Hillsborough Castle, which is located in the village of Hillsborough, County Down, is not a true castle. It is a Georgian mansion built in the 18th century for the Hill family, Marquesses of Downshire, who owned it until 1922 when the sixth marquis sold the mansion and its grounds to the British government. By buying it the government solved a practical problem. Under the Government of Ireland Act, 1920 a new state called Northern Ireland had been created. Executive authority had been vested for both Northern Ireland and Southern Ireland in the Lord Lieutenant of Ireland, who was supposed to be one of two all-Ireland features (along with the Council of Ireland) in the new home rule structure. However that office was abolished in a law change following the Anglo-Irish Treaty of 1921, which in effect abolished Southern Ireland (which had in reality only existed on paper) and replaced it with the Irish Free State. A new office for Northern Ireland alone was created to fill the void, that of Governor of Northern Ireland. As the Viceregal Lodge in Dublin became unavailable, physically and politically, a new residence was needed. Hillsborough Castle, though outside the capital, Belfast, was deemed a suitable location. After some renovations, the first Governor, James Albert Edward Hamilton, 3rd Duke of Abercorn, moved in during 1925.
Secretary of State
Following the decision to abolish the majority rule Stormont system of government, all old Northern Ireland governmental posts, including that of governor and of Prime Minister of Northern Ireland, were abolished. Those two posts were in effect combined to create the office of Secretary of State for Northern Ireland. As the Queen's representative the Secretary of State resides in Hillsborough Castle as do junior ministers, though members of the Royal Family, when visiting Northern Ireland, stay there also.

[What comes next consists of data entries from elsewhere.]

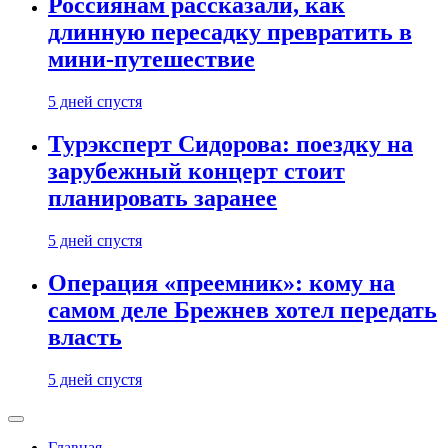
Россиянам рассказали, как
длинную пересадку превратить в
мини-путешествие
5 дней спустя
Турэксперт Сидорова: поездку на
зарубежный концерт стоит
планировать заранее
5 дней спустя
Операция «преемник»: кому на
самом деле Брежнев хотел передать
власть
5 дней спустя
Главная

Queen Elizabeth and the Duke of Edinburgh stayed in Hillsborough Castle during their visit to Northern Ireland as part of the Golden Jubilee tour of the United Kingdom in 2002.
Hillsborough Castle became the controversial location of the signing of the Anglo-Irish Agreement in 1985. Irish Taoiseach (prime minister) Garret FitzGerald believed that signing the Agreement in Hillsborough Castle would mollify unionist opposition to the Agreement somewhat. However many unionists took offence at the signing of the Agreement in the Throne Room of the Castle, igniting their opposition further.
Many of the crucial talks leading up to the signing of the Belfast Agreement took place in the secretariat attached to the Castle. Leaders such as Gerry Adams (Sinn Féin), John Hume (Social Democratic and Labour Party), David Trimble (Ulster Unionist Party) and, on occasion, the Rev. Ian Paisley met secretaries of state to discuss sensitive political and constitutional issues. It was also used in January 2010 for talks between British Prime Minister Gordon Brown, Irish Prime Minister Brian Cowen and representatives of the Democratic Unionist Party and Sinn Féin over the crisis over Northern Irish policing which threatened to derail the Northern Irish government.
Breaking new ground
Hillsborough Castle broke new ground for a government residence when then Secretary of State Peter Mandelson, with royal agreement, lived openly with his gay partner as a couple in the residence during Mandelson's period in office. Some media reports critical of Mandelson's sexuality had speculated that he might decide to live elsewhere during his period in Northern Ireland, and simply use Hillsborough Castle as an office. Others speculated that his partner would not live with him at all in Northern Ireland but would continue to reside in London.
His predecessor, Mo Mowlam, broke her own new ground when she became the first Secretary of State to open up the extensive grounds of the castle to the public. Previous Secretaries of State had not done so because of the fear of Provisional IRA attack. The security impact on the Castle can be seen (top photo) in the presence of bullet-proof glass in plastic frames in front of the Georgian windows at the public front of the building.
Apart from members of the Royal Family and politicians from Northern Ireland, elsewhere in the United Kingdom and the Republic of Ireland, some international figures have visited or stayed at the Castle. The then President of the United States George W. Bush visited the castle in 2003.